Quite often graffiti artists are identified as vandals who defile public and private property and it is apparent that graffiti is deemed a controversial art form that continues to create conflict between law officials and the artists who want to exhibit their work in public locations.
Though I do agree that certain forms of graffiti, such as tagging, are a blot on the landscape I am a great admirer of street art that conveys the thoughts and feelings of the artist who created it.
One cannot, nowadays, mention the term ‘street art’ without mentioning ‘Banksy’. He is, and forever will be, one of my favourite street artists whose work is inspirational and thought-provoking, yet somewhat controversial.
In 2005, Banksy visited Israel’s West Bank barrier. Reaching nearly eight metres in height the barrier is deemed necessary for security by the Israelis against Palestinian terrorism, however for Palestinians it is known as the “separation” or “segregation” wall. For Palestinians the wall has become a blank canvas on which they write messages and construct images reflecting their day-to-day struggles and feelings of imprisonment (Leuenberger, 2011).
Though the paintings on the wall created by Banksy are not explicitly political in nature, his opinion surrounding the barriers existence is made apparent in the following statement:
“The Israeli government is building a wall surrounding the occupied Palestinian territories. It stands three times the height of the Berlin Wall and will eventually run for over 700km – the distance from London to Zurich. The wall is illegal under international law and essentially turns Palestine into the world’s largest open prison.” – Banksy (Jones, 2005)

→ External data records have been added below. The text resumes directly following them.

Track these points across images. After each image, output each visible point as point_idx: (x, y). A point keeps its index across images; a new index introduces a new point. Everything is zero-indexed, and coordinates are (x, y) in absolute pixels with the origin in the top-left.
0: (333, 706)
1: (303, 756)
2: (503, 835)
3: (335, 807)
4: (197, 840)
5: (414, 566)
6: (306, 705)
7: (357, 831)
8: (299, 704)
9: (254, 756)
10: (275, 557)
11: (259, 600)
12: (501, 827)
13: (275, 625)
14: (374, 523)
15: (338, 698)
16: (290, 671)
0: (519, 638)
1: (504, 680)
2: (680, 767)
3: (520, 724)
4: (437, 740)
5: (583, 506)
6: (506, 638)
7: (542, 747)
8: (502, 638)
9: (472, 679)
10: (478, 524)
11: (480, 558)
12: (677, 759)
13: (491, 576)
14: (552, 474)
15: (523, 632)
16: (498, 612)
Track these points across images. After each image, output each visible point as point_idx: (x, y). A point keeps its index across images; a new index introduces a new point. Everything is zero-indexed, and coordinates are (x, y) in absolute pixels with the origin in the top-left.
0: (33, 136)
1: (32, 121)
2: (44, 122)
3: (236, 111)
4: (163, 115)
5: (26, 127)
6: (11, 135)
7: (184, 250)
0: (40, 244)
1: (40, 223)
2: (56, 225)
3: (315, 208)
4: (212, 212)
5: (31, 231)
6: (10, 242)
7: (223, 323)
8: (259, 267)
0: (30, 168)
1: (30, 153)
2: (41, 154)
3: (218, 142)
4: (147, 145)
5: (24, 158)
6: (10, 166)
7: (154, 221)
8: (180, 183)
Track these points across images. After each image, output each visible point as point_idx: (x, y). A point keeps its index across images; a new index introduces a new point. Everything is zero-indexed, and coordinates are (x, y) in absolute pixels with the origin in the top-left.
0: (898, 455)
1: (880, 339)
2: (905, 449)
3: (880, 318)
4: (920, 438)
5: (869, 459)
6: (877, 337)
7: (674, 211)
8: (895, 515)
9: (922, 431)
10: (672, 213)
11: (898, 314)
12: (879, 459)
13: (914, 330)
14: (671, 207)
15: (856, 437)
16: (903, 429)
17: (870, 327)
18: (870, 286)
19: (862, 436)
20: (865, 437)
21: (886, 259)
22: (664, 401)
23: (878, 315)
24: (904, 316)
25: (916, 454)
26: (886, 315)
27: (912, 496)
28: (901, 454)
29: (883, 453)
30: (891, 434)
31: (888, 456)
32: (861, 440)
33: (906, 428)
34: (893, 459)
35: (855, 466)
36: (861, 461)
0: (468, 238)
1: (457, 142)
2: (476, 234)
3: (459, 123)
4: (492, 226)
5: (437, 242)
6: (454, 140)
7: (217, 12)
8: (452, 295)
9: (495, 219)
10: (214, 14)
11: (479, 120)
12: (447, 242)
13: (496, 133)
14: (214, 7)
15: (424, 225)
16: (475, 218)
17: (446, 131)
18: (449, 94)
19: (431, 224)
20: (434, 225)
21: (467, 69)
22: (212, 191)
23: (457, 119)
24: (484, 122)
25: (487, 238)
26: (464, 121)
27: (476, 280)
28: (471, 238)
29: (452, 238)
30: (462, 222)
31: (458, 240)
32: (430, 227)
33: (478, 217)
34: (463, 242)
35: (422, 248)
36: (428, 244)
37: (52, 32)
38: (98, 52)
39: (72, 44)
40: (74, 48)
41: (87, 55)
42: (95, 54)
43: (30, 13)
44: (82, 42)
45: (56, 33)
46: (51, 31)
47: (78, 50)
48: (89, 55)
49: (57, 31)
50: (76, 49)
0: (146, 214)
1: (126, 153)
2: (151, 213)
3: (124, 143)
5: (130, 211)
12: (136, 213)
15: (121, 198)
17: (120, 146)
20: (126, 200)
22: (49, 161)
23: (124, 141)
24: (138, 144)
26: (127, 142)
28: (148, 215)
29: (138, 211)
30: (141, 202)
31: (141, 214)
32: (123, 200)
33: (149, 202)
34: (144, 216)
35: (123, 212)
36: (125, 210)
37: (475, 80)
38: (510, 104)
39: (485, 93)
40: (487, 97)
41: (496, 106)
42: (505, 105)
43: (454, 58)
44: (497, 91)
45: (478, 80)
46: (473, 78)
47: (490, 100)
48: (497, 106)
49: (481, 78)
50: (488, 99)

The painting of the young girl looking upwards, floating, suspended above the ground only by balloons is, in my opinion, one of Banksy’s most beautiful creations.
The street artist is known for being quite reserved and rarely comments on the meaning behind his work; this leaves a lot of his paintings open to interpretation and it seems the mystery surrounding each creation only adds to the allure.
‘The Girl with the Balloons’, as it is situated on the Palestinian side of the West Bank wall, could represent hope; hope that one day the Palestinians will be able to overcome the segregation imposed by the barrier that stands in their way. Also, it is clear that the girl is a child perhaps signifying that it will be the children who will overcome these obstacles in the future, where they will finally be able to escape the prison to which they are now confined.
Whatever the true meaning behind Banksy’s painting, it is clear that the message is a positive one and I for one cannot wait for his next masterpiece.